1 of 8 players with 20,000 pts and 12,000 rebs, all time in blocks 3830 which shocked me to be honest, 7th on all time scoring list and 9th on minutes played, was the first player to get 2,000 blocks and 2,000 stls. for a big man that is impressive. Plus to top it off was the pioneer of the new age center. He can attack you inside and can attack you from the perimeter including 3 pt land. Plus has taken his team singlehanely winning two nba titles.
bndxclin wrote:Great post James. I was wondering if you were going to make your presence known in this thread considering it had to do with who I believe is your favorite player. Isiah was a warrior and a true leader.
perfecto6893 wrote:im guessin d. james is the only person who voted for zeke
Weezy wrote:I'm the guy who voted for Isaiah, didn't know everyone here was such an Hakeem fan. I'm not a fan of Thomas at all, but I did think he was a remarkable player so I voted for him. Not that I don't think Hakeem was great, just players with height have it easier, so I thought Thomas should ge the nod for doing all that while being small.
d.James wrote:It would be easier to answer which one of my (yet to be born) children do I love more. It's just a very tough question.
Pound for pound, Isiah Thomas was the toughest SOB on the planet. And he was a tough SOB who cared more about winning than his numbers. That's why he'll explode for 25 points in a quarter (13 on one leg), 16 points in 94 seconds, 14 points in the fourth against Portland - it all happened in the postseason.

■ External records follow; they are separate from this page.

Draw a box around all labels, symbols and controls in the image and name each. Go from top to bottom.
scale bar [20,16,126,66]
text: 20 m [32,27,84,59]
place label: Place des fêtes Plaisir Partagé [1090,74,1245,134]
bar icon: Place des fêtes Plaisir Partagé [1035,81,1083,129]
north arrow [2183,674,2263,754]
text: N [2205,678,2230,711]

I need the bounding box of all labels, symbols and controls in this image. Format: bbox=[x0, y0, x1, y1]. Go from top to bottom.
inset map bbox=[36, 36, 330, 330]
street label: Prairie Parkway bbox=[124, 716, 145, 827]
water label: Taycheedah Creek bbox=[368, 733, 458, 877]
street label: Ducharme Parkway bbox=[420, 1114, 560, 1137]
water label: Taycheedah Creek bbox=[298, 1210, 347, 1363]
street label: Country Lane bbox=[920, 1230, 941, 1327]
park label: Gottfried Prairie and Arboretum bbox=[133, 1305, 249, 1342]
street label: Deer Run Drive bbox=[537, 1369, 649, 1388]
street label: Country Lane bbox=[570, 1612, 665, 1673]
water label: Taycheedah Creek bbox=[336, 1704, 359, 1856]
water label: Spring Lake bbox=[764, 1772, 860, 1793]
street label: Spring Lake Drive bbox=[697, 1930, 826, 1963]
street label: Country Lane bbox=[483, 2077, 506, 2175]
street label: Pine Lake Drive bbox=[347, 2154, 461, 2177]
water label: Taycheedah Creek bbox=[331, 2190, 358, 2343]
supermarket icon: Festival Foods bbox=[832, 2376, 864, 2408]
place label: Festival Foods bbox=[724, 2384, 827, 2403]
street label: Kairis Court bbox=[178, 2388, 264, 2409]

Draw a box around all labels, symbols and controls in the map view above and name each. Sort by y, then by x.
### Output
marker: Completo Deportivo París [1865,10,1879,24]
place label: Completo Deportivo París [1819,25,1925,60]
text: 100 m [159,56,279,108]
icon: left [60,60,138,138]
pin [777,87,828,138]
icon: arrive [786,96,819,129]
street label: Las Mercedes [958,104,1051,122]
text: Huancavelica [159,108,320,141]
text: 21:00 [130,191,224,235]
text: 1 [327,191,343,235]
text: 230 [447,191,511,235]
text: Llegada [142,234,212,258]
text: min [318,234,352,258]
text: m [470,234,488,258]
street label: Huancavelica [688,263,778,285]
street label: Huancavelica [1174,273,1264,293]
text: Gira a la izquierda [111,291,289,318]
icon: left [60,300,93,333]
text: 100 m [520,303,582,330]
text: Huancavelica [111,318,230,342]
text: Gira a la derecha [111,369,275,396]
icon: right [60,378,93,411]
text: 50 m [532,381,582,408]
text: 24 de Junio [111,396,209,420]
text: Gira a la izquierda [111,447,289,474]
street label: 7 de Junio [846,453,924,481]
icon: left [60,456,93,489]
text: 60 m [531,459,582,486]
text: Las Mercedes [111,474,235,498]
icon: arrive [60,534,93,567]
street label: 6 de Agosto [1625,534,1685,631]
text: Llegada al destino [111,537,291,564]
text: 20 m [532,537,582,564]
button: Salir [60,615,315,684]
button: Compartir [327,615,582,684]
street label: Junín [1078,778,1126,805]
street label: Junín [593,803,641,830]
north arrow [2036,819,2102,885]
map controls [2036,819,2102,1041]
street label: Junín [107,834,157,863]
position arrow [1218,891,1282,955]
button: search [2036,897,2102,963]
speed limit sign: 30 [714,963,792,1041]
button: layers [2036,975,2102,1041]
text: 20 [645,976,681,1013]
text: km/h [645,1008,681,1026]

He was a street baller who learned to harnass his game, realizing deception is the most potent weapon in strategy. He learned to unleash himself at the right time. This is made all the more important watching the players that have followed in his wake, hoping to be Thomas - Rafer Alston, Stephon Marbury, Allen Iverson, and Damon Stoudamire.
Hakeem was footwork. He was not an exceptionally gifted basketball player. He had none of the skill that Thomas had to possess to remain in the upper echelon of players in the NBA. He relied more on his athletic ability, especially early in his career. But as time moved on (1992-1997), he learned the art of basketball footwork and it made him next to unstoppable.
With a gun to my head, having to choose one, I have to go with Thomas. Maybe it's because I was able to see him play more, but he was able to just grab an opponent by the short hairs and win a game. He did things that physically he shouldn't have been able to do.
Now, if I had to choose them in their prime to play in this era, I would want to see Hakeem because I think his dominance over the centers and power forwards in this game would be unmatched. Even Shaq and Tim Duncan. He's the type of big man that could survive in this era where the rule are so rigid. Players that try to be Thomas are a dime a dozen right now.
But in their era, playing against the teams of their time, I take Thomas over Olajuwon...with a gun to my head. In the immortal words of the clueless friend, Joey, "put your hands together." Now that is a team I would kill to see.